Luego nos encontramos en torno a la tumba, muy profunda. Es como cuando a uno le toca el turno en los juegos infantiles. Por edad el siguiente es Eberhard, y luego me toca a mí. Ya hace mucho que cuando muere alguien a quien quiero no pienso: «Ah, si más y más a menudo yo hubiera…» Y cuando muere alguien de mi edad la impresión que tengo es que, sencillamente, ya se ha adelantado, aunque no pueda decir hacia dónde. El párroco rezó el Padrenuestro, y todos le seguimos; incluso Philipp, el ateo más recalcitrante que conozco, lo recitó en voz alta. Después cada uno de nosotros echó su puñadito de tierra a la tumba, y el párroco nos dio a todos la mano. Un muchacho joven, pero convencido y convincente. Philipp tuvo que volver enseguida al hospital.

– Vendréis esta noche a casa para la cena funeral, ¿verdad? -La víspera había comprado doce pequeñas latas de sardinas en la ciudad, y había puesto los pescaditos en salsa de escabeche. Para acompañar habría pan blanco y vino rioja. Quedamos a las ocho.

Philipp se fue como una exhalación, Eberhard hizo los honores al representante del decano y a la señora de la limpieza, que seguía sollozando conmovedoramente, el párroco la llevó con suavidad del brazo hasta la salida. Yo tenía tiempo y estuve paseando lentamente por las calles del cementerio. Si Klara hubiera estado allí, me habría gustado visitarla y mantener una pequeña conversación con ella.

– ¡Señor Selb! -Me volví y reconocí a la señora Schmalz, con una azada pequeña y una regadera-. Precisamente iba al panteón de la familia, ahora descansa allí también la urna de Heinrich. Ha quedado bonita la tumba, ¿viene a verla?

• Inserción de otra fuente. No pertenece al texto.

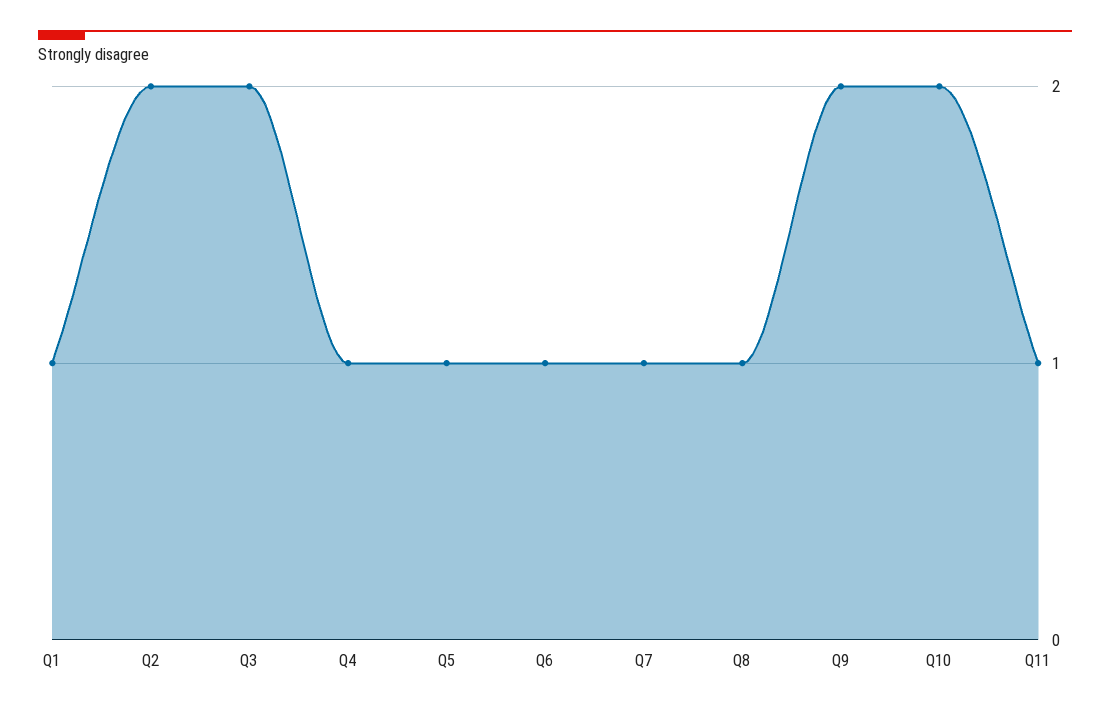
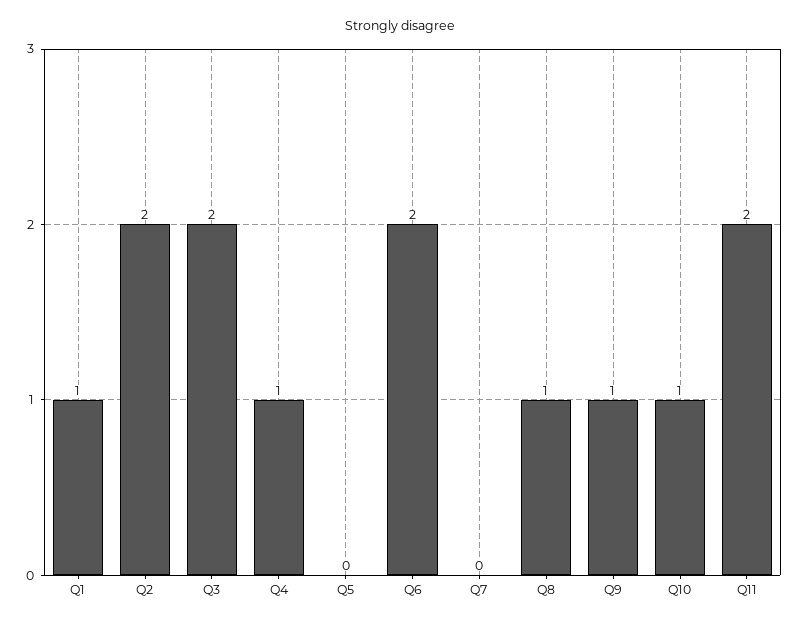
  {
    "Q1": 1,
    "Q2": 2,
    "Q3": 2,
    "Q4": 1,
-   "Q5": 1,
+   "Q5": 0,
-   "Q6": 1,
+   "Q6": 2,
-   "Q7": 1,
+   "Q7": 0,
    "Q8": 1,
-   "Q9": 2,
+   "Q9": 1,
-   "Q10": 2,
+   "Q10": 1,
-   "Q11": 1
+   "Q11": 2
  }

Me miraba con timidez desde su rostro estrecho y afligido. Llevaba un abrigo negro y pasado de moda, botas negras de botones, una gorra negra de piel sobre el cabello canoso, recogido en un moño, y un deplorable bolso de imitación de cuero. Hay en mi generación personajes femeninos cuya simple visión hace que crea todo lo que escriben las profetas del movimiento feminista, aunque nunca las haya leído.

– ¿Sigue usted viviendo en la fábrica vieja? -le pregunté mientras caminábamos.

– No, tuve que irme, porque lo han tirado todo. La empresa me ha dado un alojamiento en la Pfingstweide. La vivienda está bien, desde luego, muy moderna, pero, sabe usted, al cabo de tantos años… Necesito una hora para llegar a la tumba de mi Heinrich. Gracias a Dios, después me recoge mi hijo con el coche.